_Your objective_
From the entries provided below, copy each line that contains the word "chapter".

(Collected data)
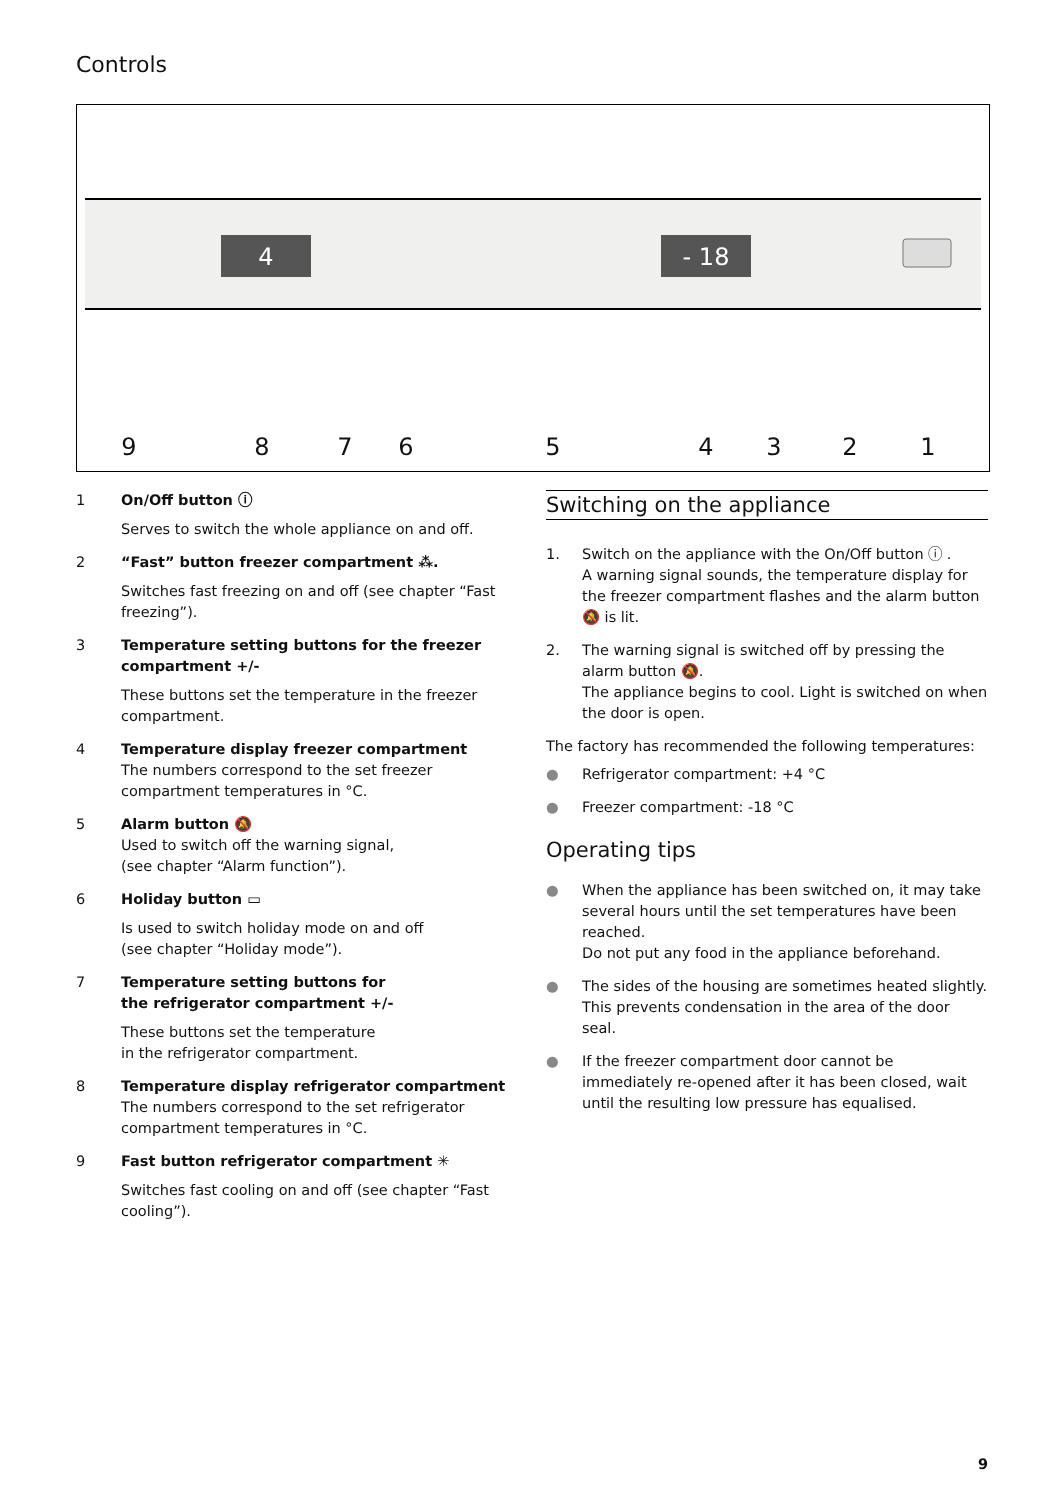Controls
4
- 18
9
8
7
6
5
4
3
2
1
1 On/Off button ⓘ
Serves to switch the whole appliance on and off.
2 “Fast” button freezer compartment ⁂.
Switches fast freezing on and off (see chapter “Fast freezing”).
3 Temperature setting buttons for the freezer compartment +/-
These buttons set the temperature in the freezer compartment.
4 Temperature display freezer compartment
The numbers correspond to the set freezer compartment temperatures in °C.
5 Alarm button 🔕
Used to switch off the warning signal,
(see chapter “Alarm function”).
6 Holiday button ▭
Is used to switch holiday mode on and off
(see chapter “Holiday mode”).
7 Temperature setting buttons for
the refrigerator compartment +/-
These buttons set the temperature
in the refrigerator compartment.
8 Temperature display refrigerator compartment
The numbers correspond to the set refrigerator compartment temperatures in °C.
9 Fast button refrigerator compartment ✳
Switches fast cooling on and off (see chapter “Fast cooling”).
Switching on the appliance
1. Switch on the appliance with the On/Off button ⓘ .
A warning signal sounds, the temperature display for the freezer compartment flashes and the alarm button 🔕 is lit.
2. The warning signal is switched off by pressing the alarm button 🔕.
The appliance begins to cool. Light is switched on when the door is open.
The factory has recommended the following temperatures:
● Refrigerator compartment: +4 °C
● Freezer compartment: -18 °C
Operating tips
● When the appliance has been switched on, it may take several hours until the set temperatures have been reached.
Do not put any food in the appliance beforehand.
● The sides of the housing are sometimes heated slightly. This prevents condensation in the area of the door seal.
● If the freezer compartment door cannot be immediately re-opened after it has been closed, wait until the resulting low pressure has equalised.
9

_Expected output_
Switches fast freezing on and off (see chapter “Fast freezing”).
(see chapter “Alarm function”).
(see chapter “Holiday mode”).
Switches fast cooling on and off (see chapter “Fast cooling”).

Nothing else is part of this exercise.